A special interest front organization (that we’re not going to mention) designed to scare the bejabbers out of senior citizens has turned its attention to Minnesota seniors. This is worth noting because the North Star State has been mostly spared from the group’s Superpac onslaught in recent years.
A recent mailing from the group uses bogus “findings” from the Congressional Budget Office to scare seniors into believing they might lose their health care under the Affordable Care Act (ACA), which it doesn’t identify but refers to as “Obama’s health care law.”
That was just the nudge I needed to dial up AARP’s web site to see what a legitimate senior citizens’ organization is saying these days about health care. It has an interesting blog article on poll results showing what older Americans actually think about Medicare, Social Security and the Ryan plan, which turns Medicare into a voucher program for those under 55.
An NBC/Wall Street Journal poll showed only 15 percent of registered voters support the Romney and Ryan plans; an Associated Press/Roper GfK poll showed 72 percent of Americans consider Medicare “extremely important” or “very important” for them, and a Pew Research Center poll showed 49 percent of working-age boomers favor keeping Medicare as it is, to 35 percent favoring changes; and only 24 percent of people 65 and older favor replacing Medicare with a voucher system as proposed by Ryan.

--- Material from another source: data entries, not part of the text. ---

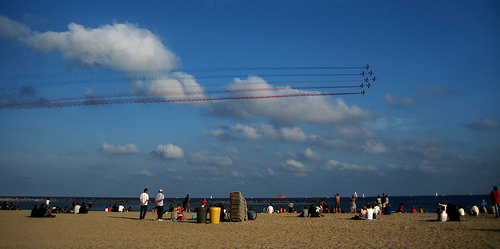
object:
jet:
[365, 64, 370, 69]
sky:
[0, 0, 499, 196]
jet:
[368, 70, 373, 75]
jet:
[362, 67, 375, 96]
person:
[139, 187, 149, 219]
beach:
[0, 206, 500, 249]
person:
[154, 188, 166, 221]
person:
[333, 193, 342, 214]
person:
[349, 192, 358, 214]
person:
[490, 186, 498, 219]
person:
[266, 203, 274, 214]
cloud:
[0, 0, 498, 181]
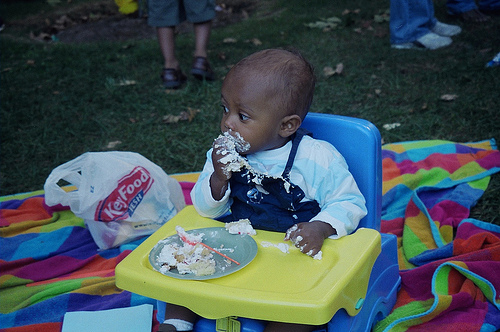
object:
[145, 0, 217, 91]
person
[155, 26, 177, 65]
leg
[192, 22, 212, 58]
leg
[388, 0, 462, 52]
person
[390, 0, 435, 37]
leg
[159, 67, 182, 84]
foot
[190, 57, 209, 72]
foot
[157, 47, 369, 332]
baby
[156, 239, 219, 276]
food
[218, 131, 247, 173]
food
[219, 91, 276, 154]
face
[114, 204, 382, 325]
tray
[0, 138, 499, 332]
beach blanket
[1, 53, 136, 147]
ground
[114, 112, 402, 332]
chair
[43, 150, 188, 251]
bag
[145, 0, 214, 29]
shorts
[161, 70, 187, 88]
shoe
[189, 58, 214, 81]
shoe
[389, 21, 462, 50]
tennis shoes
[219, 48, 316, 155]
head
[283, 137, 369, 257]
arm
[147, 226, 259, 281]
plate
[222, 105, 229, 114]
right eye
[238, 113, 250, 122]
left eye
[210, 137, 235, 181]
right hand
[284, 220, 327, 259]
left hand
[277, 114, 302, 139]
left ear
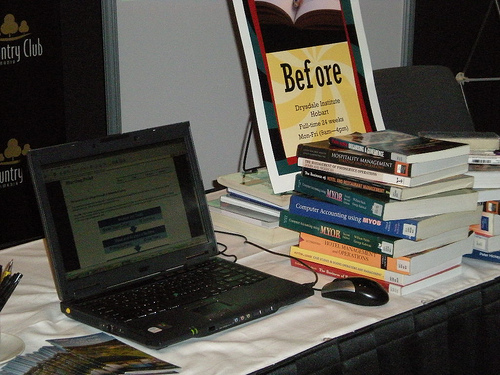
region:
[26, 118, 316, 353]
Open laptop computer.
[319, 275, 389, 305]
Black and silver computer mouse.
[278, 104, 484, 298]
Stack of ten books.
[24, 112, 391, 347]
Black laptop computer and mouse.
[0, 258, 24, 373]
Container of pens.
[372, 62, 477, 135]
Fabric covered chair.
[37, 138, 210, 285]
Laptop computer screen with an image displayed.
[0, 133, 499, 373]
Table covered with a white linen cloth.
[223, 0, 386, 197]
Sign saying "Before" displayed on easel.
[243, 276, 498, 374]
Dark colored, pleated table skirt.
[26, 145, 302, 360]
black older model laptop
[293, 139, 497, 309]
stack of college books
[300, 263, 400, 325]
black computer mouse with wire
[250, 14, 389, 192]
sign that says before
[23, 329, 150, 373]
stack of organized pamphlets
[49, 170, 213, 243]
dimmed down computer screen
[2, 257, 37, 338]
pens in a pen holder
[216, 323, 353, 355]
white table top cover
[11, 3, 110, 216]
framed art black board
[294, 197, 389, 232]
computer accounting text book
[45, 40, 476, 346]
books and laptop on table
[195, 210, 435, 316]
computer mouse between laptop and books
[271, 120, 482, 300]
soft-cover books stacked in a pile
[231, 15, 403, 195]
upright sign behind books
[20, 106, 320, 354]
laptop turned on and displaying text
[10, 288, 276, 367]
brochures fanned out next to laptop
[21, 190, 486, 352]
white tablecloth covering display table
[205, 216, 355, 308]
black wire connecting mouse to computer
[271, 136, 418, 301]
titles of books about business management and accounting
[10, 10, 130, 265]
poster on wall behind laptop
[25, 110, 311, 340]
A laptop on a desk.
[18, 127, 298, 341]
The laptop is open.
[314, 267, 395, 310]
A black computer mouse.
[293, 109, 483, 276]
A stack of books.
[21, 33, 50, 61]
The word club in white lettering.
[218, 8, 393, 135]
A square sign.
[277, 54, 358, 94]
The word Before on a sign.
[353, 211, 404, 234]
The letters MYOB on a book.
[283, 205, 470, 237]
A book with a blue covering.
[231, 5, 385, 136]
A sign with a white border.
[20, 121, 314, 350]
an open laptop computer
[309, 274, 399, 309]
a computer mouse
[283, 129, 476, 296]
a stack of paperback books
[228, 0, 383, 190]
an advertisement poster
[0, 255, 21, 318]
some pens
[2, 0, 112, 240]
a poster on a wall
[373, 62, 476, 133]
the back of a chair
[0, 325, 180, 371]
several booklets used as handouts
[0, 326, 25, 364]
a white ceramic plate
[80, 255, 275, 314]
a laptop's keyboard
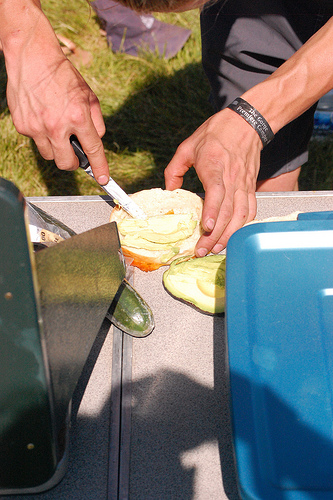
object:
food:
[104, 188, 205, 274]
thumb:
[163, 142, 191, 189]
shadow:
[0, 367, 221, 500]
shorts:
[196, 0, 333, 176]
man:
[0, 0, 333, 259]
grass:
[0, 0, 332, 196]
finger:
[196, 167, 226, 232]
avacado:
[162, 254, 227, 316]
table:
[1, 190, 333, 498]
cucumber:
[105, 279, 156, 338]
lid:
[0, 177, 59, 497]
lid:
[226, 210, 333, 500]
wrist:
[0, 0, 48, 60]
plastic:
[105, 280, 157, 339]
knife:
[69, 133, 147, 220]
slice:
[118, 212, 194, 246]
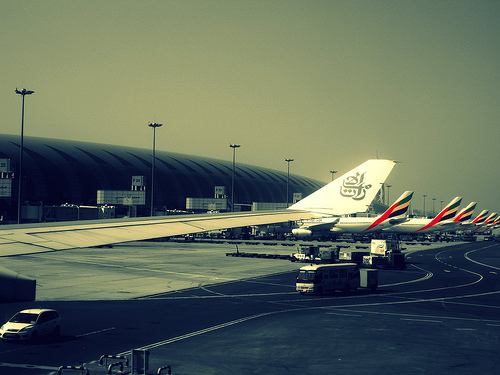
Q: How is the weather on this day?
A: It is overcast.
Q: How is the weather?
A: It is overcast.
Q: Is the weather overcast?
A: Yes, it is overcast.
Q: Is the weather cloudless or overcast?
A: It is overcast.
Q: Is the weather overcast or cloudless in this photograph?
A: It is overcast.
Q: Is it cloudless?
A: No, it is overcast.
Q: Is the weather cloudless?
A: No, it is overcast.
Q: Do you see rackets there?
A: No, there are no rackets.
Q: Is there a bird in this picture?
A: No, there are no birds.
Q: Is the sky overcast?
A: Yes, the sky is overcast.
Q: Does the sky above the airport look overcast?
A: Yes, the sky is overcast.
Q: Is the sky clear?
A: No, the sky is overcast.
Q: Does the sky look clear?
A: No, the sky is overcast.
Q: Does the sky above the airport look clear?
A: No, the sky is overcast.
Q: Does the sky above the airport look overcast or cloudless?
A: The sky is overcast.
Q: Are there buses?
A: Yes, there is a bus.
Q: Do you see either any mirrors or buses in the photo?
A: Yes, there is a bus.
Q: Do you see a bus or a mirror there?
A: Yes, there is a bus.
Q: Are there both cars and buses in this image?
A: Yes, there are both a bus and a car.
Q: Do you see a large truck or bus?
A: Yes, there is a large bus.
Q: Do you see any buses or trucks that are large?
A: Yes, the bus is large.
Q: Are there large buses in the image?
A: Yes, there is a large bus.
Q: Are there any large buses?
A: Yes, there is a large bus.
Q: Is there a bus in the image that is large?
A: Yes, there is a bus that is large.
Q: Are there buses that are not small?
A: Yes, there is a large bus.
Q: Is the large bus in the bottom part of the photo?
A: Yes, the bus is in the bottom of the image.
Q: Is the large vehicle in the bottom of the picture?
A: Yes, the bus is in the bottom of the image.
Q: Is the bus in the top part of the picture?
A: No, the bus is in the bottom of the image.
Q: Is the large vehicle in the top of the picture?
A: No, the bus is in the bottom of the image.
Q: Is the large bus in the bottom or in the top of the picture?
A: The bus is in the bottom of the image.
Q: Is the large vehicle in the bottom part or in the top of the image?
A: The bus is in the bottom of the image.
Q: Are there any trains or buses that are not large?
A: No, there is a bus but it is large.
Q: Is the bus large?
A: Yes, the bus is large.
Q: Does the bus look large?
A: Yes, the bus is large.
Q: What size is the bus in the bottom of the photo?
A: The bus is large.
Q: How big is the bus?
A: The bus is large.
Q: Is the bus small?
A: No, the bus is large.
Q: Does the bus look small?
A: No, the bus is large.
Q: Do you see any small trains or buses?
A: No, there is a bus but it is large.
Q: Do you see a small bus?
A: No, there is a bus but it is large.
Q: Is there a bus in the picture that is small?
A: No, there is a bus but it is large.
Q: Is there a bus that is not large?
A: No, there is a bus but it is large.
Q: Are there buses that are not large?
A: No, there is a bus but it is large.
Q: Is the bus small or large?
A: The bus is large.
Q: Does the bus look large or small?
A: The bus is large.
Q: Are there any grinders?
A: No, there are no grinders.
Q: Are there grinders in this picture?
A: No, there are no grinders.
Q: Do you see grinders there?
A: No, there are no grinders.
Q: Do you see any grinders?
A: No, there are no grinders.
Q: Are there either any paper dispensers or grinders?
A: No, there are no grinders or paper dispensers.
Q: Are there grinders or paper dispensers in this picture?
A: No, there are no grinders or paper dispensers.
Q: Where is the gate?
A: The gate is at the airport.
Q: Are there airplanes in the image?
A: Yes, there are airplanes.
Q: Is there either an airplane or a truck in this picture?
A: Yes, there are airplanes.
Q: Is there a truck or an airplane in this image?
A: Yes, there are airplanes.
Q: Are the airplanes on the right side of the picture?
A: Yes, the airplanes are on the right of the image.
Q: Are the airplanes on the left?
A: No, the airplanes are on the right of the image.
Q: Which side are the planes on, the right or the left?
A: The planes are on the right of the image.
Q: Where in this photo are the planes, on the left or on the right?
A: The planes are on the right of the image.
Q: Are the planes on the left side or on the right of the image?
A: The planes are on the right of the image.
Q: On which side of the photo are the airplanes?
A: The airplanes are on the right of the image.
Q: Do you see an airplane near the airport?
A: Yes, there are airplanes near the airport.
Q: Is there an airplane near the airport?
A: Yes, there are airplanes near the airport.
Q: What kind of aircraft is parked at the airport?
A: The aircraft is airplanes.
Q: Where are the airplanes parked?
A: The airplanes are parked at the airport.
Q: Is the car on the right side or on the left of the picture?
A: The car is on the left of the image.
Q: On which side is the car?
A: The car is on the left of the image.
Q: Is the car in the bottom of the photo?
A: Yes, the car is in the bottom of the image.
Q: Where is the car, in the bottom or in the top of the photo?
A: The car is in the bottom of the image.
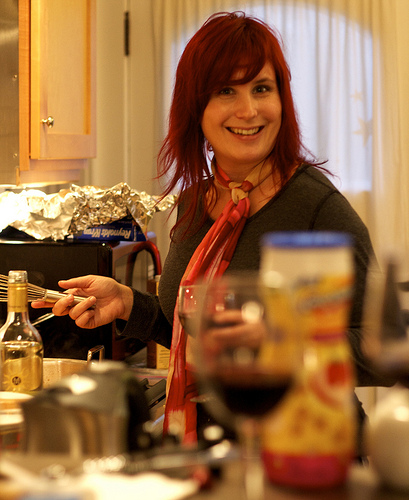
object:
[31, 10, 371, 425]
woman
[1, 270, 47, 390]
whisk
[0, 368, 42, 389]
oil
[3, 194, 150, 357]
oven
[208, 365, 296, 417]
wine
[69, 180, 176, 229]
wrap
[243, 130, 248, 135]
teeth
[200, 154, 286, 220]
scarf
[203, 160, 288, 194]
neck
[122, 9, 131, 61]
hinge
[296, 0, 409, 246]
curtain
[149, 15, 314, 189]
head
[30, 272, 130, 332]
hand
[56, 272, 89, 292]
thumb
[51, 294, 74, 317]
finger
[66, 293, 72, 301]
nail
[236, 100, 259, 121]
nose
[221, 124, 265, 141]
mouth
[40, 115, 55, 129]
handle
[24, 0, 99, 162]
cabinet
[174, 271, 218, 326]
glass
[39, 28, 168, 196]
wall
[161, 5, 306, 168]
hair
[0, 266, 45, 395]
bottle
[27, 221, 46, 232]
foil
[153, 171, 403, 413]
top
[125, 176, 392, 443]
shirt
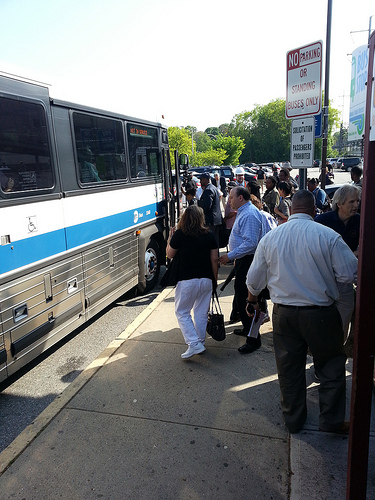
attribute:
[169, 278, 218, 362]
pants — white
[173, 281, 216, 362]
pants — white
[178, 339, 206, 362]
shoes — white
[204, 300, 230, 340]
bag — black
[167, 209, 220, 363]
short woman — short 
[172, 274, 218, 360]
white pants — white 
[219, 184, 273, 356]
man — old , fat  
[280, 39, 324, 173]
sign — tall 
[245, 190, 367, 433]
guy — short , fat 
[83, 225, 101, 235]
blue stripe — BLUE 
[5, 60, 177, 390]
bus — white , blue 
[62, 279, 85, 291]
light — YELLOW 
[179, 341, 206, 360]
shoes — WHITE 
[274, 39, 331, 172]
sign — NO PARKING  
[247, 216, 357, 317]
shirt — CHECKER  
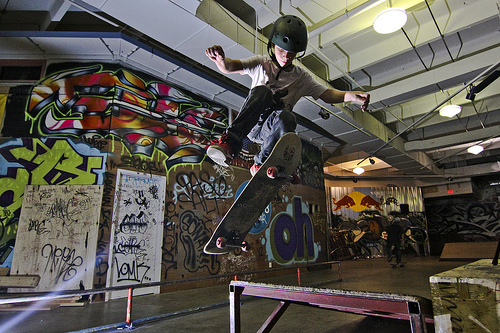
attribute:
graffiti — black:
[28, 200, 143, 301]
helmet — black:
[265, 13, 307, 65]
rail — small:
[117, 280, 154, 320]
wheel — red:
[268, 164, 279, 177]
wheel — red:
[293, 173, 300, 185]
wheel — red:
[216, 236, 228, 248]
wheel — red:
[241, 241, 251, 251]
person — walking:
[385, 214, 403, 269]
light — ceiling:
[371, 4, 408, 33]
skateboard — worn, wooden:
[201, 132, 298, 267]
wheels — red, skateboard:
[206, 159, 303, 261]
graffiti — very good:
[111, 257, 153, 282]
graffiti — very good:
[267, 193, 322, 263]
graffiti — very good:
[175, 207, 220, 272]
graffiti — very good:
[3, 136, 97, 185]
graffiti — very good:
[24, 216, 59, 238]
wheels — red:
[266, 165, 279, 180]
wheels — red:
[291, 172, 299, 183]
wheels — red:
[216, 236, 226, 248]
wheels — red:
[241, 240, 253, 252]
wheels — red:
[392, 265, 397, 269]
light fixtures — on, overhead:
[348, 8, 444, 53]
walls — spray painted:
[79, 87, 233, 208]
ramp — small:
[224, 244, 457, 329]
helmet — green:
[258, 13, 308, 48]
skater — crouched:
[208, 22, 375, 168]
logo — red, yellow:
[331, 193, 358, 210]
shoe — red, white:
[201, 145, 231, 170]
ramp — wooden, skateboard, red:
[218, 270, 430, 330]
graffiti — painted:
[0, 68, 230, 229]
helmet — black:
[258, 14, 304, 50]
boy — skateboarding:
[189, 9, 380, 181]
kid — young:
[200, 13, 387, 185]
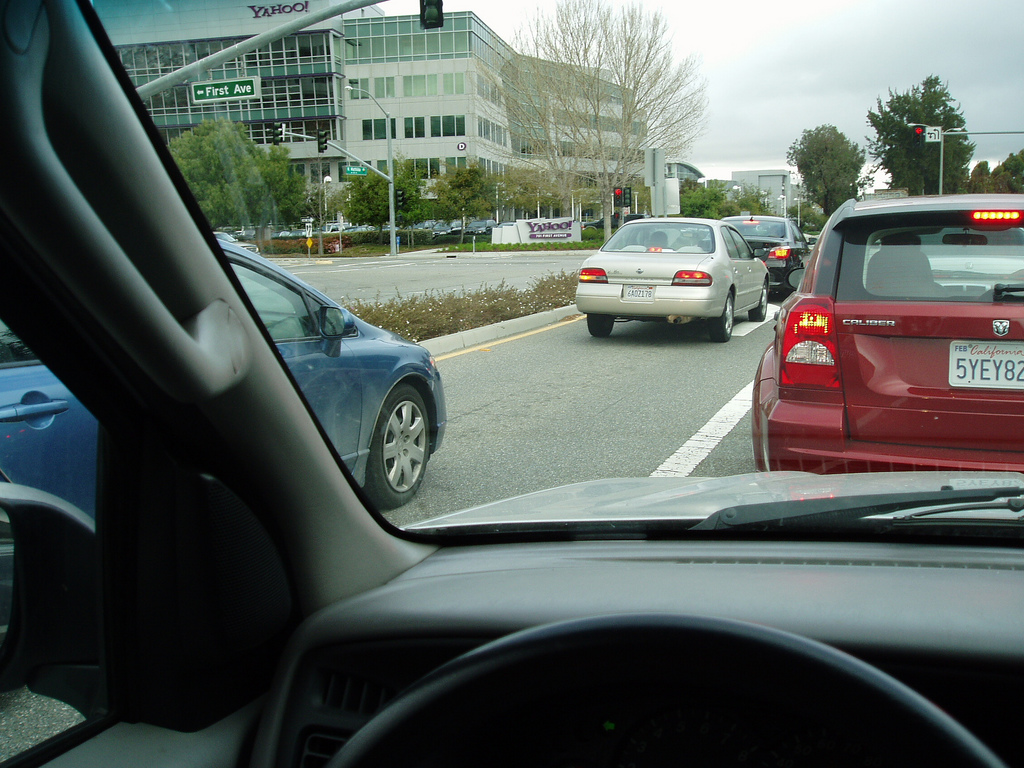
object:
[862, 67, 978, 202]
tree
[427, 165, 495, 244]
tree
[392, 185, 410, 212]
street light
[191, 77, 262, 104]
street sign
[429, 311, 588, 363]
line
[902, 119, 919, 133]
street light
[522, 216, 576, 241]
sign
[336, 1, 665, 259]
building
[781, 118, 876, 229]
tree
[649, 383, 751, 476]
line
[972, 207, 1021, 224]
mini lights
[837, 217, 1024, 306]
windshield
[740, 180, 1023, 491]
car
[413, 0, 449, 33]
light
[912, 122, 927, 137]
light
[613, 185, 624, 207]
light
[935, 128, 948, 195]
pole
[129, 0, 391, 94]
pole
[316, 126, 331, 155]
light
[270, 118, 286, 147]
light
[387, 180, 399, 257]
pole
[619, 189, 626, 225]
pole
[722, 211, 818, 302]
car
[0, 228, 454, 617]
car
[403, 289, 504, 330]
weeds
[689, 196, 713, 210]
leaves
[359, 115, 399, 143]
window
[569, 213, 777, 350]
car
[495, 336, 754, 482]
street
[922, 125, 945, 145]
traffic sign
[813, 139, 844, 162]
leaves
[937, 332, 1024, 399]
license plate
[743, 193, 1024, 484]
cars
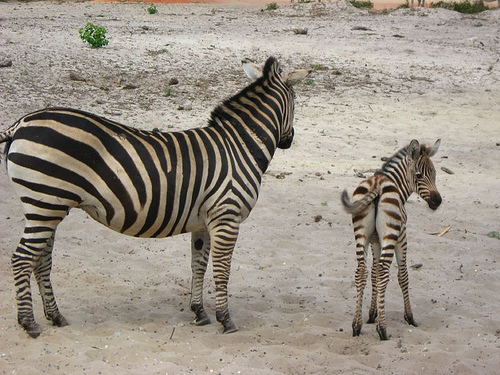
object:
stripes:
[28, 112, 250, 237]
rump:
[7, 109, 71, 196]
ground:
[0, 0, 500, 375]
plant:
[78, 21, 108, 47]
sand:
[26, 24, 225, 99]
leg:
[394, 248, 411, 314]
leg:
[207, 229, 239, 308]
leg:
[32, 233, 59, 316]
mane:
[207, 55, 280, 128]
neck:
[218, 79, 283, 164]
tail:
[0, 128, 12, 144]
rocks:
[69, 68, 191, 110]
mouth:
[427, 201, 439, 210]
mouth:
[278, 139, 292, 149]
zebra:
[0, 58, 294, 339]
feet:
[191, 312, 237, 334]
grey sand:
[0, 0, 500, 375]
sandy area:
[0, 0, 500, 375]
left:
[2, 0, 180, 375]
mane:
[382, 146, 408, 172]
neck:
[390, 147, 411, 197]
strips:
[104, 145, 174, 208]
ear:
[426, 138, 442, 157]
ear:
[409, 139, 420, 158]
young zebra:
[340, 139, 442, 341]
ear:
[243, 64, 260, 81]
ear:
[284, 70, 312, 85]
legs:
[9, 213, 66, 323]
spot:
[194, 238, 204, 251]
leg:
[190, 228, 210, 308]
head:
[265, 60, 295, 149]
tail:
[341, 190, 377, 213]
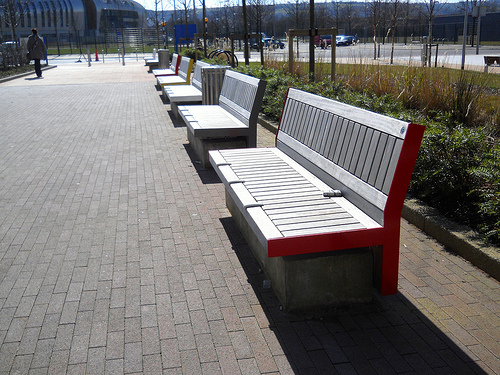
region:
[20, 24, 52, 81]
person walking on the sidewalk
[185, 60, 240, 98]
trash can in the park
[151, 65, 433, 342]
benches on the pavilion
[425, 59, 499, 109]
flowers growing in the wilderness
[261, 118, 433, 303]
Red paint on the side of a bench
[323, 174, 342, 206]
lock on a bench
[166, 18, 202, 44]
blue sign on the pole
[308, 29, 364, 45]
cars parked in the lot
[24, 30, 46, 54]
person wearing a green jacket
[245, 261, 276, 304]
debris under the bench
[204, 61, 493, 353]
a row of beneches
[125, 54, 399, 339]
a row of benches outside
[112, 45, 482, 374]
benches on the sidewalk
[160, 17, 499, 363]
row of bench on the sidewalk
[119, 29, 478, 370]
benches that are outside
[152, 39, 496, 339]
row of benches outside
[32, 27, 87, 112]
a person walking otuside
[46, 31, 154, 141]
a person walkin gon the sidewal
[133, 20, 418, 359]
a sidewalk with benches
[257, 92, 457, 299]
a bench with a red side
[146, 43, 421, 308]
a row of benches sits on the pathway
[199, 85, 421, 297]
the bench is made of wood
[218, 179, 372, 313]
a block of concrete is under the bench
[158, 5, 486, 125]
trees are planted behind the benches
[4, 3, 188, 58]
a stadium is in the background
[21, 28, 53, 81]
a person is walking down the pathway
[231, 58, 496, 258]
green plants are planted behind the benches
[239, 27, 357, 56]
a few vehicles are in the lot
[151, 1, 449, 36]
a mountain can be seen in the far distance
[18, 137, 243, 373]
the pathway is made of stone bricks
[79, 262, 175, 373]
Bricks on the walkway.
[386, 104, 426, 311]
The red side of the bench.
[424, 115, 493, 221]
Bushes behind the bench.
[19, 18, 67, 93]
A person walking down the street.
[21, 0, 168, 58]
A building in the background.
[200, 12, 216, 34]
A stoplight in the background.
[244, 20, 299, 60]
A car in the background.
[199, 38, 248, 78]
An empty bike rack.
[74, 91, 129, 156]
Brick on the walkway.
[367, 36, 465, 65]
The street for cars to drive on.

Would a Minnesota specific poll asking these questions find differences in responses? Hard to tell, but not likely.
What this tells me is that the special interests, anti-healthcare forces have a heap of scaring to do before turning senior citizens around on health care or in confusing them about Medicare and the ACA. Another positive is this: Since a lot of seniors aren’t reachable on the Internet, it also means that a pile of Superpac money is coming to help keep jobs for our friends in the U.S. Postal System – a silver lining from the dark cloud of misinformation.